Вечером приехали судья матча Онода и секретарь Ассоциации Явата, и мы сели играть в сёги и нинуки.
В нинуки - игре, которую называют также корейским гомоку, - мастеру не повезло, он проиграл несколько партий подряд и сказал, обращаясь к Оноде:
- Онода-сан силен, очень силен… - и поцокал языком.
Я сыграл партию в го с корреспондентом нашей газеты "Нити-нити симбун" Гои. Онода вел запись. Игрок шестого дана в роли секунданта - такой чести не удостаивался даже мастер! Я играл черными и выиграл с перевесом в пять очков. Потом эту партию опубликовал "Путь го", журнал Ассоциации.
За день все отдохнули от трудной дороги в Хаконэ. 10 июля должно было наконец начаться доигрывание. В этот день Отакэ казался совсем другим человеком. Он поджимал губы, раздраженно передергивал плечами, чаще, чем обычно, ходил по коридору, стараясь настроиться на игру. Его маленькие глаза с припухшими веками горели вызовом.
И тут от мастера поступило неприятное известие. Он заявил, что обе ночи плохо спал из-за шума реки. Его уговорили сесть за доску, которую отнесли в самый дальний номер гостиницы, где шум реки был не такой сильный, - нужно было сфотографировать противников для газеты, - но он дал нам понять, что гостиницей недоволен.
Вообще говоря, из-за таких пустяков, как недосыпание, игровой день не переносят. Профессиональные игроки в го строго соблюдают игровые дни - даже если умирают их родители, даже если они падают на доску от болезни.

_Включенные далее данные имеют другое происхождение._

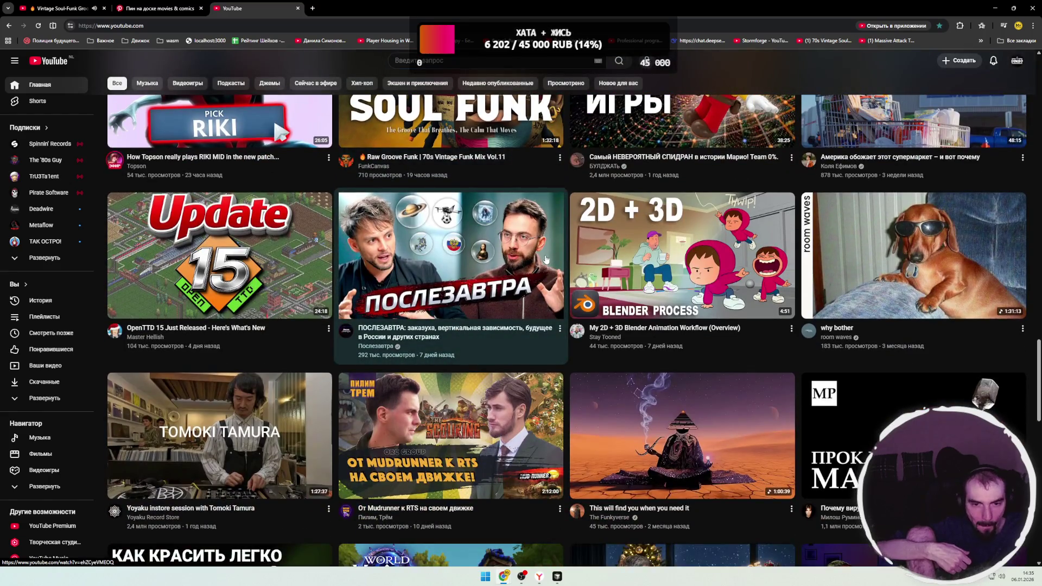
pyautogui.moveTo(548, 259)
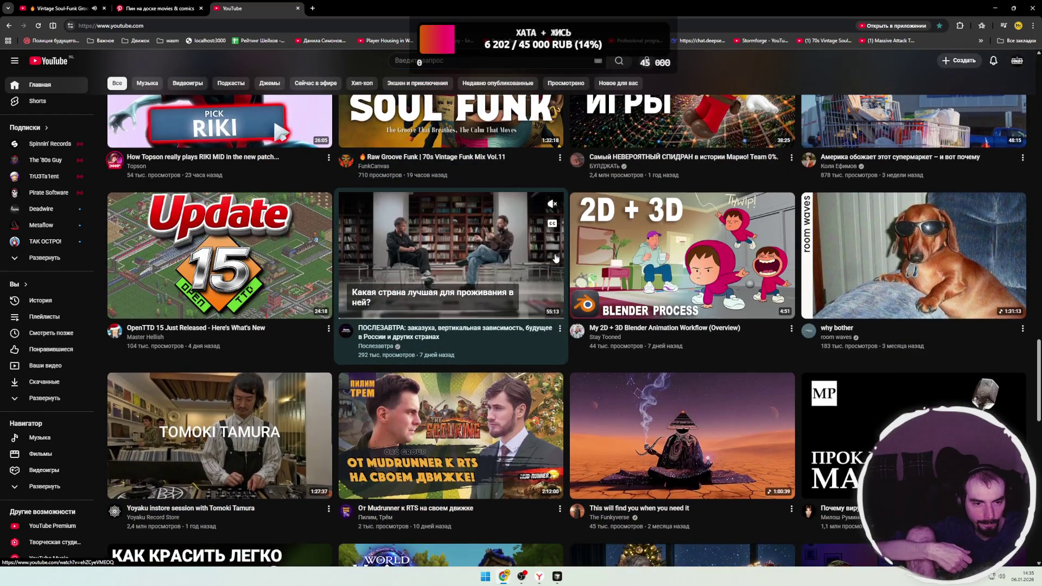
pyautogui.scroll(-2, 551, 264)
pyautogui.scroll(-4, 561, 264)
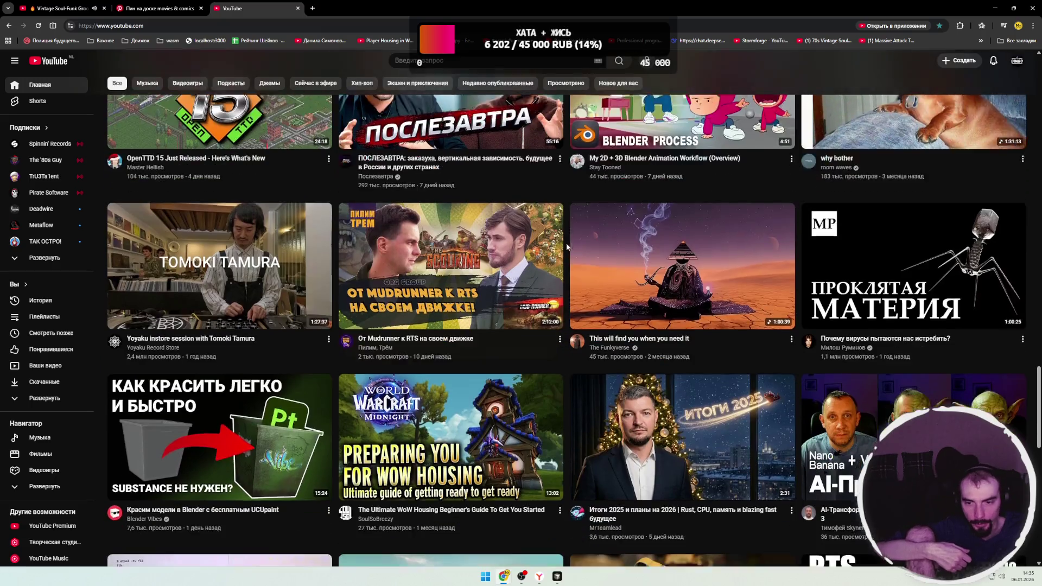
pyautogui.scroll(2, 563, 251)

Примеров тому немало и в наши дни. Подобное заявление утром в день доигрывания было поступком недостойным, тем более для почитаемого всеми мастера. Конечно, для него это была очень важная партия, но не менее важной она была и для Отакэ.
И случай в павильоне Коёкан, и последний инцидент - все это были попытки нарушить регламент матча. Никто из его организаторов не имел непререкаемого авторитета, никто не мог приказывать мастеру и тем более заставить его подчиниться. Поэтому Отакэ забеспокоился, как пойдут дела дальше. Несмотря на это, Отакэ, ничуть не изменившись в лице, мужественно снес каприз мастера и только сказал:
- Это я выбрал гостиницу. В том, что сэнсэй не смог уснуть, - моя вина. Давайте переберемся в другое место, сэнсэй выспится как следует, а доигрывать начнем завтра, прошу вас.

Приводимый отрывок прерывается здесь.